Working data.
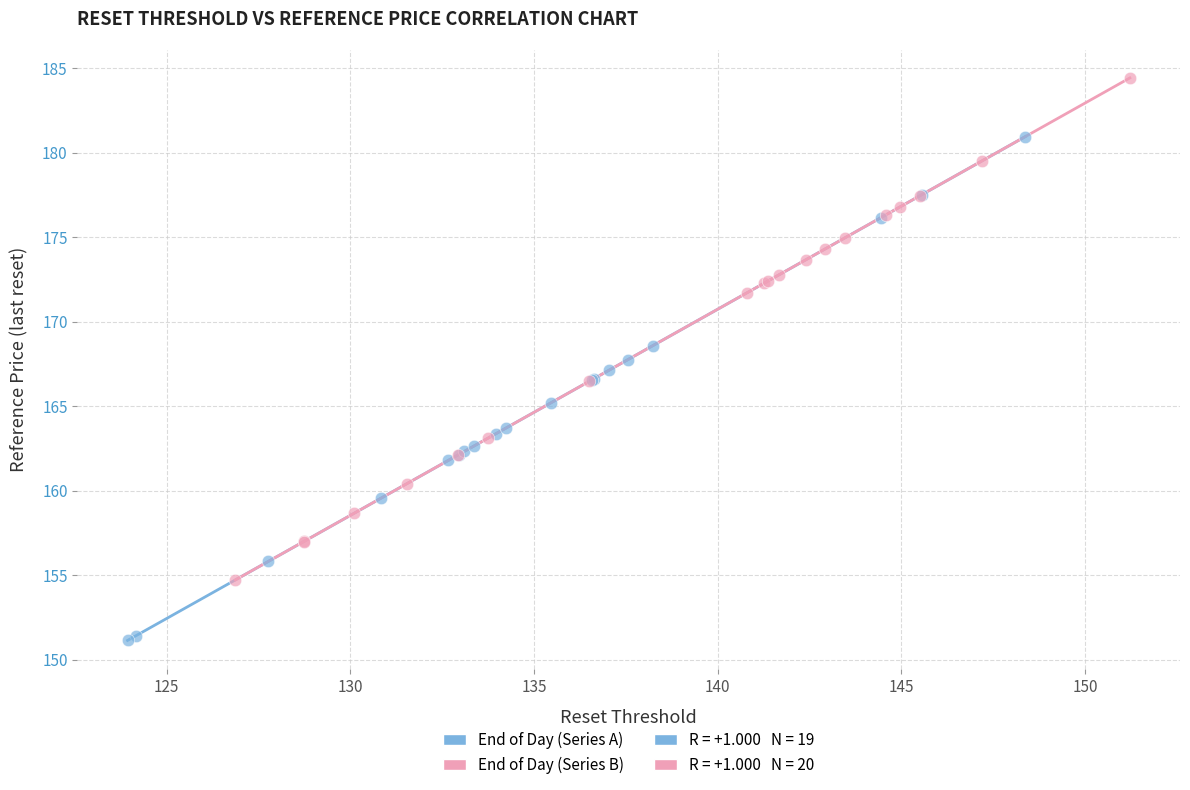

Which series reaches the maximum Y coordinate?

End of Day (Series B)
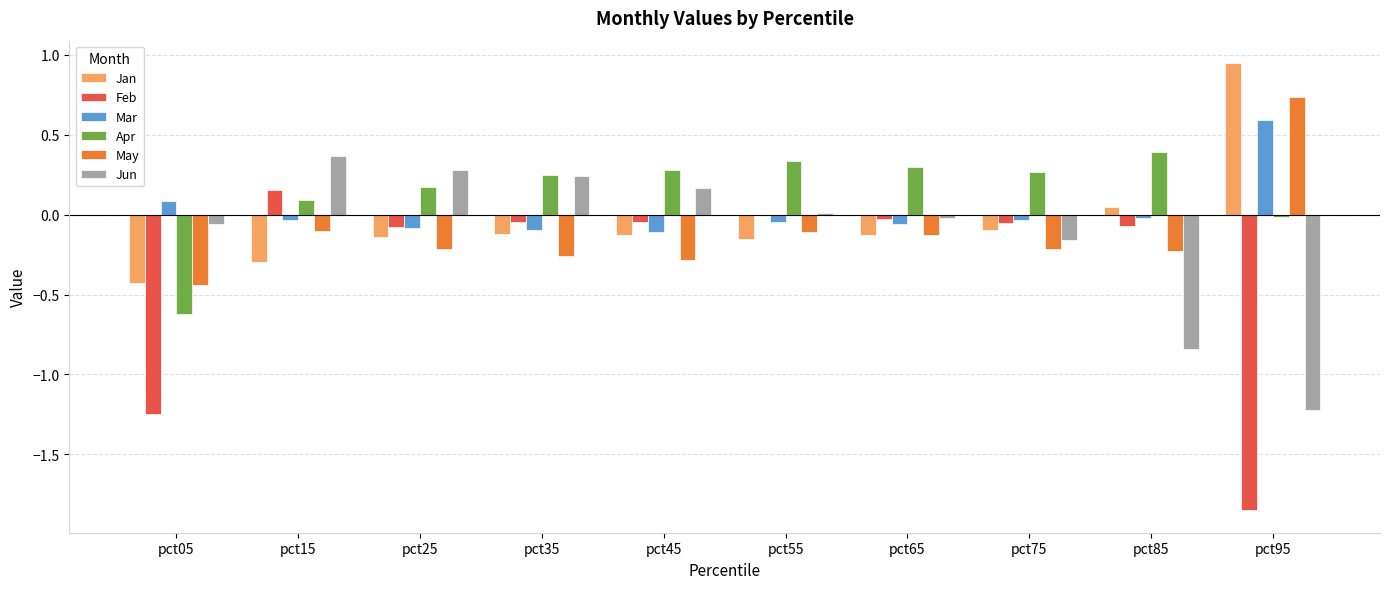

Is the value of Mar at pct85 greater than the value of Jun at pct35?

No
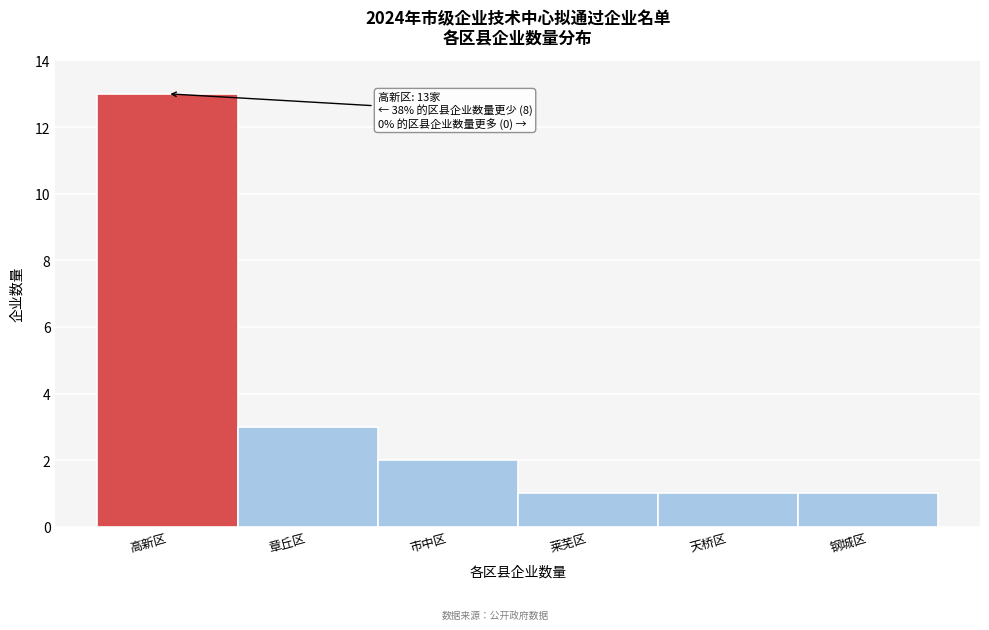

Reading right to left, transcribe all the data shown in this chart.

1	1	1	2	3	13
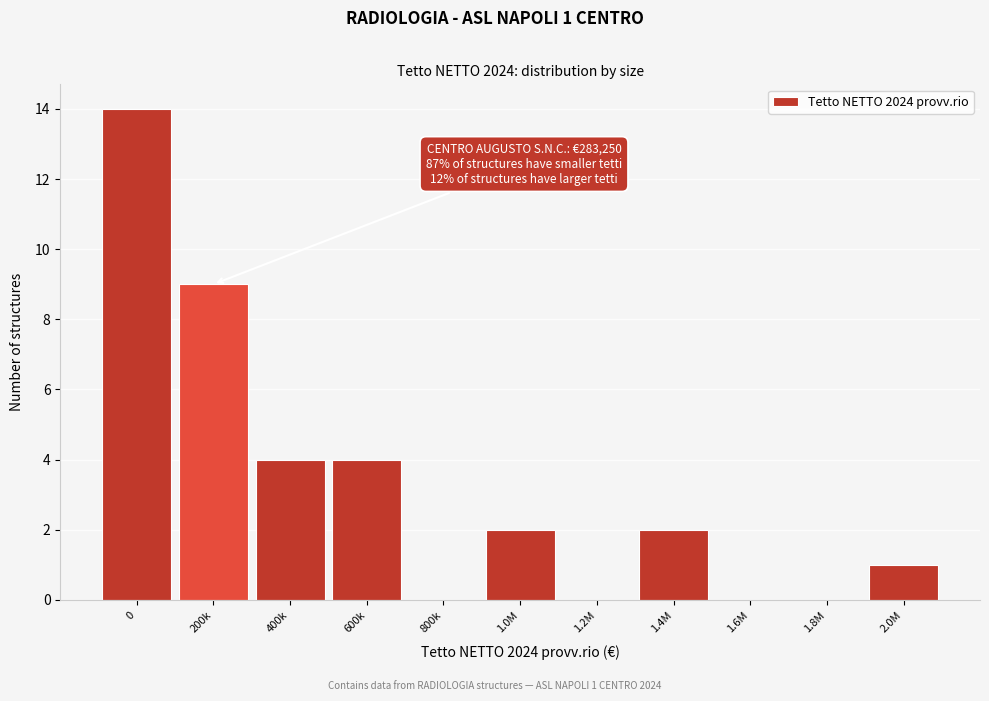

Reading left to right, list all the values displayed in this chart.

0=14	200k=9	400k=4	600k=4	800k=0	1.0M=2	1.2M=0	1.4M=2	1.6M=0	1.8M=0	2.0M=1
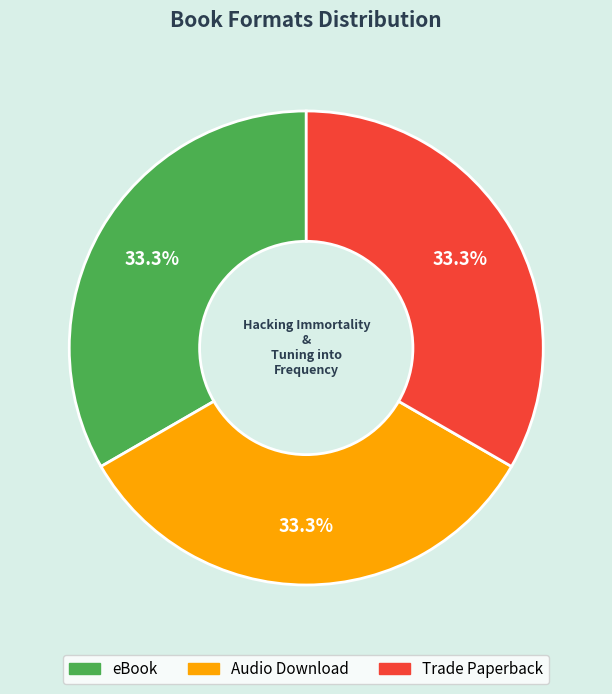

Does any single category account for the majority?

No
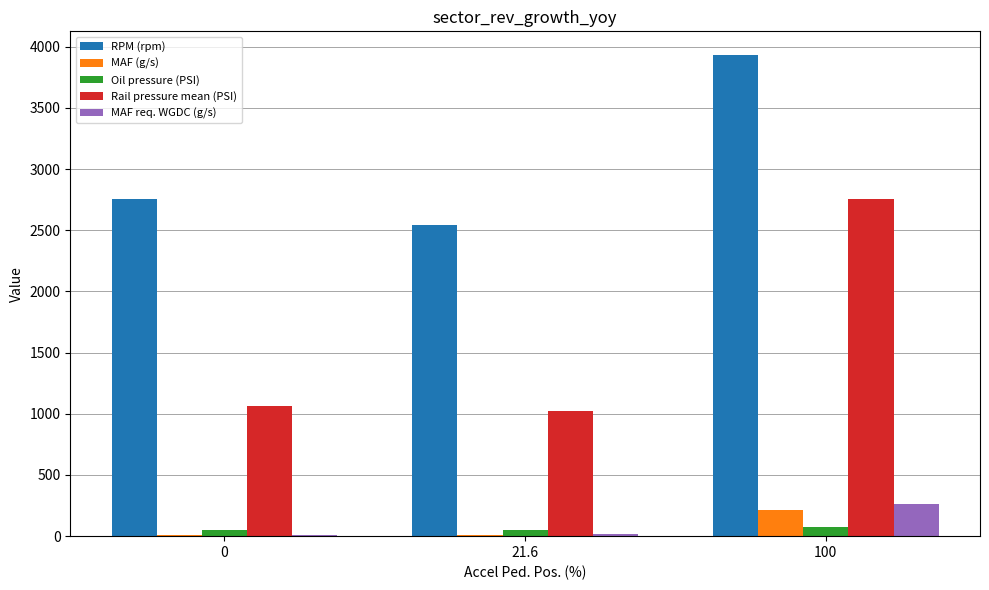

The RPM (rpm) series shows 6624.5 at 100. True or false?

False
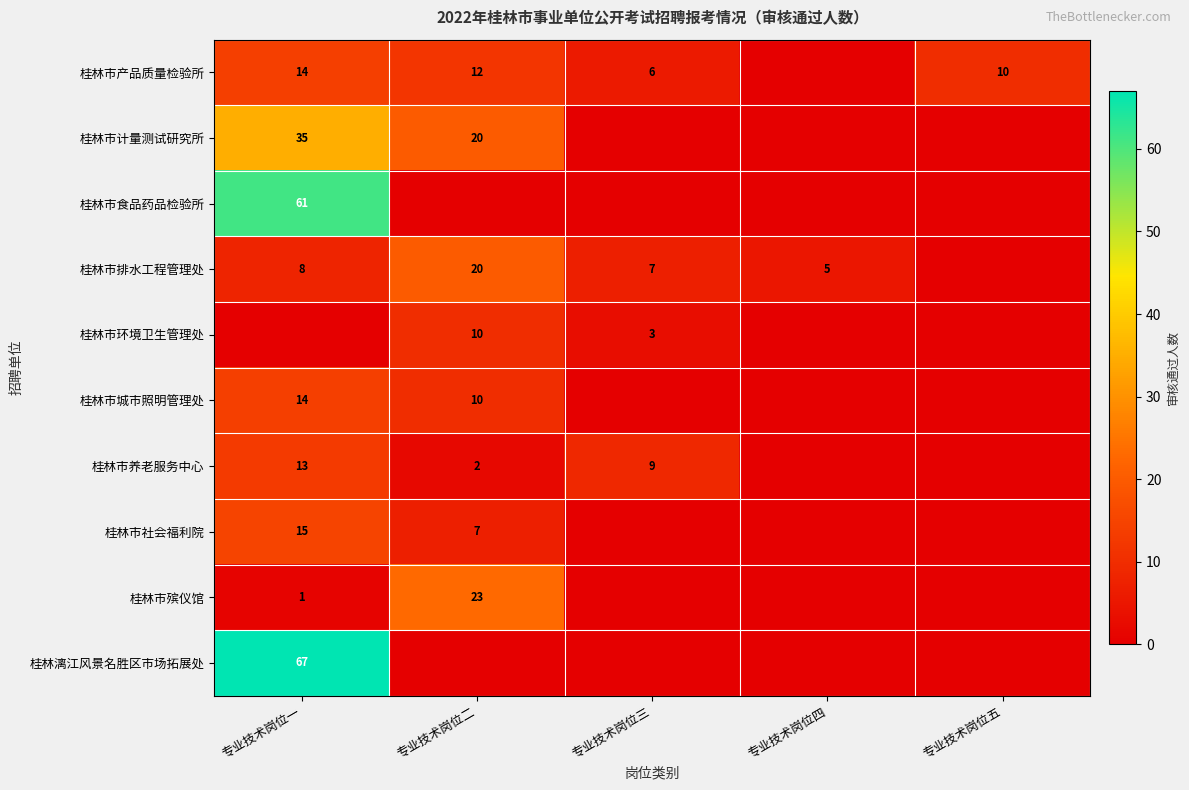

The value of 桂林市社会福利院 at 专业技术岗位二 is 12. True or false?

False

Work required. Copy out all of the data above word for word, but leave out the pictures.

Exercise answer.
Which series reaches the maximum Y coordinate?

End of Day (Series B)

Is the value of Mar at pct85 greater than the value of Jun at pct35?

No

Reading right to left, transcribe all the data shown in this chart.

1	1	1	2	3	13

Reading left to right, list all the values displayed in this chart.

0=14	200k=9	400k=4	600k=4	800k=0	1.0M=2	1.2M=0	1.4M=2	1.6M=0	1.8M=0	2.0M=1

Does any single category account for the majority?

No

The RPM (rpm) series shows 6624.5 at 100. True or false?

False

The value of 桂林市社会福利院 at 专业技术岗位二 is 12. True or false?

False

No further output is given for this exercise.